··· Data ···
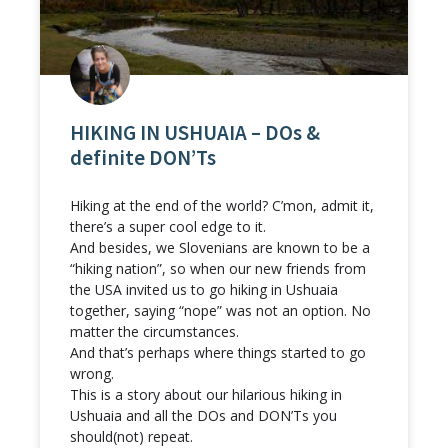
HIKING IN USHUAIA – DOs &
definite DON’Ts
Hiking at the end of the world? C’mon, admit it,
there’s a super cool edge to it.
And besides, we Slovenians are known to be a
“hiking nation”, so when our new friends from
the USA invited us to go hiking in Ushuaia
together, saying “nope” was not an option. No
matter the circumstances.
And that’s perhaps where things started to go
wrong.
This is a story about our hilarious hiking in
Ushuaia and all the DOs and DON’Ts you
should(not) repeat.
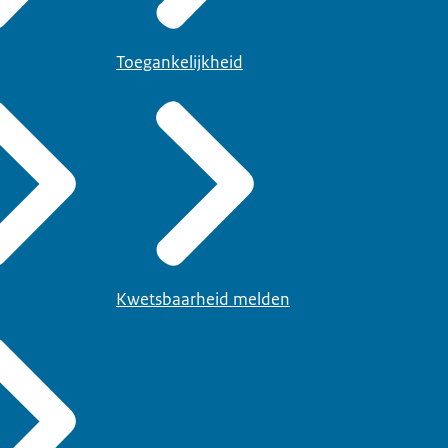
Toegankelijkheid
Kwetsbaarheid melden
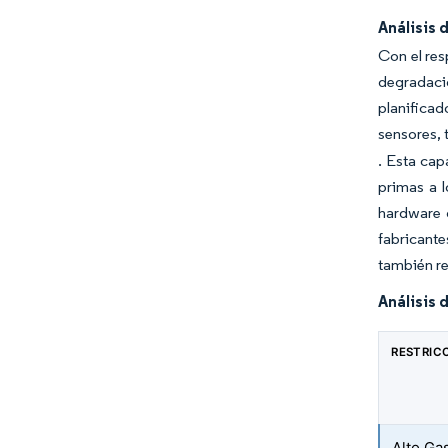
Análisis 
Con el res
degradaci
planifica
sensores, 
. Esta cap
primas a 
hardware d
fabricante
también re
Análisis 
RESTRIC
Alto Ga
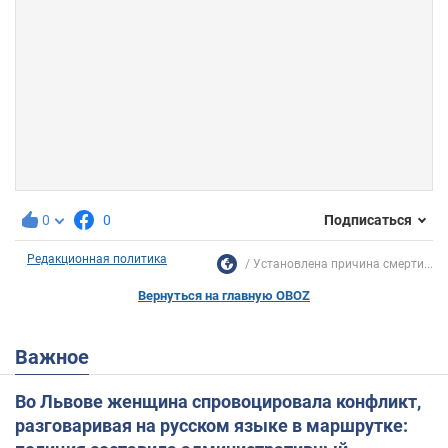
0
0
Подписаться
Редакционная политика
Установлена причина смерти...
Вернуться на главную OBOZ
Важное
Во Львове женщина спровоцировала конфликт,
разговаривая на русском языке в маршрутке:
···
··· Data ···
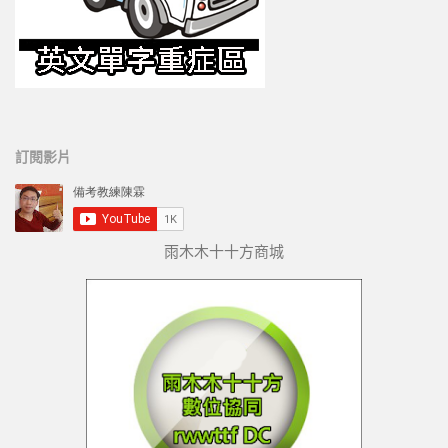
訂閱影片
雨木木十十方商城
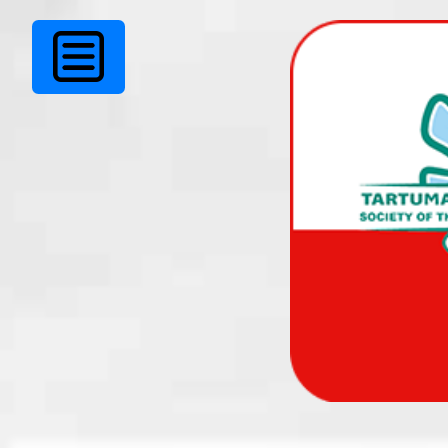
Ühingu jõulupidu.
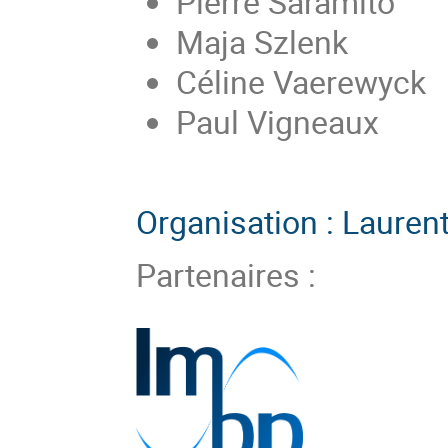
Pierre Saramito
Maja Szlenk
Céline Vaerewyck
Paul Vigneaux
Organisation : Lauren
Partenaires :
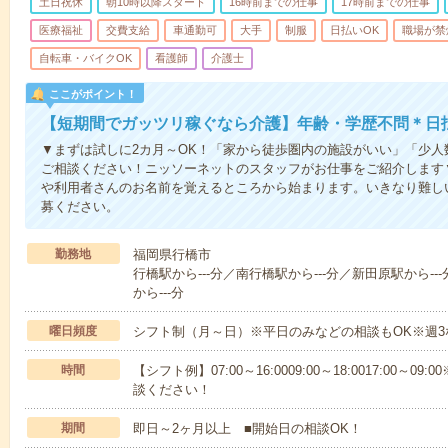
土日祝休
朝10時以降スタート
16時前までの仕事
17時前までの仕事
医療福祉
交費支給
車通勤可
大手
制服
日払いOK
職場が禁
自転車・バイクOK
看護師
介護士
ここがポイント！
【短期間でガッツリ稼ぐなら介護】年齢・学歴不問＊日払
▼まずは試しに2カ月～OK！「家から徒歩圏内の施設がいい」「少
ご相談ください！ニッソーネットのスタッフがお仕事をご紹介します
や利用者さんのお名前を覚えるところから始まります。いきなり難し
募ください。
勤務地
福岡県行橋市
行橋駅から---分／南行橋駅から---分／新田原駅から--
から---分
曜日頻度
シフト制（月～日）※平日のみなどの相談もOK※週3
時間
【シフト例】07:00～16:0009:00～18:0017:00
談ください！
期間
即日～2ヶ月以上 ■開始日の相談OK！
···
··· Data ···
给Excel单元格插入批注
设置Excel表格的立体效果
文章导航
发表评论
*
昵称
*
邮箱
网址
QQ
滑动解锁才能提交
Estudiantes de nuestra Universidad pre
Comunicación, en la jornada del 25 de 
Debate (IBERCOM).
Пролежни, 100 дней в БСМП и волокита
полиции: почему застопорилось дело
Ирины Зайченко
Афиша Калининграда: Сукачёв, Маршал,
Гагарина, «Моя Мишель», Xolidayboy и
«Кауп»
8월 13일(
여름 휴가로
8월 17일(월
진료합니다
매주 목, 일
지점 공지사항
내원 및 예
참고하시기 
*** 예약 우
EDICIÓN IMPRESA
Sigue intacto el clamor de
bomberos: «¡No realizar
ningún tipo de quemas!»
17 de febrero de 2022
···
◆ Directions for this task: What lines above run from the one with "HIKING IN USHUAIA – DOs &" to the one with "разговаривая на русском"? Give them again exactly, ends included, and leave the pictures out.

◆ Your solution:
HIKING IN USHUAIA – DOs &
definite DON’Ts
Hiking at the end of the world? C’mon, admit it,
there’s a super cool edge to it.
And besides, we Slovenians are known to be a
“hiking nation”, so when our new friends from
the USA invited us to go hiking in Ushuaia
together, saying “nope” was not an option. No
matter the circumstances.
And that’s perhaps where things started to go
wrong.
This is a story about our hilarious hiking in
Ushuaia and all the DOs and DON’Ts you
should(not) repeat.
Toegankelijkheid
Kwetsbaarheid melden
Análisis 
Con el res
degradaci
planifica
sensores, 
. Esta cap
primas a 
hardware d
fabricante
también re
Análisis 
RESTRIC
Alto Ga
0
0
Подписаться
Редакционная политика
Установлена причина смерти...
Вернуться на главную OBOZ
Важное
Во Львове женщина спровоцировала конфликт,
разговаривая на русском языке в маршрутке:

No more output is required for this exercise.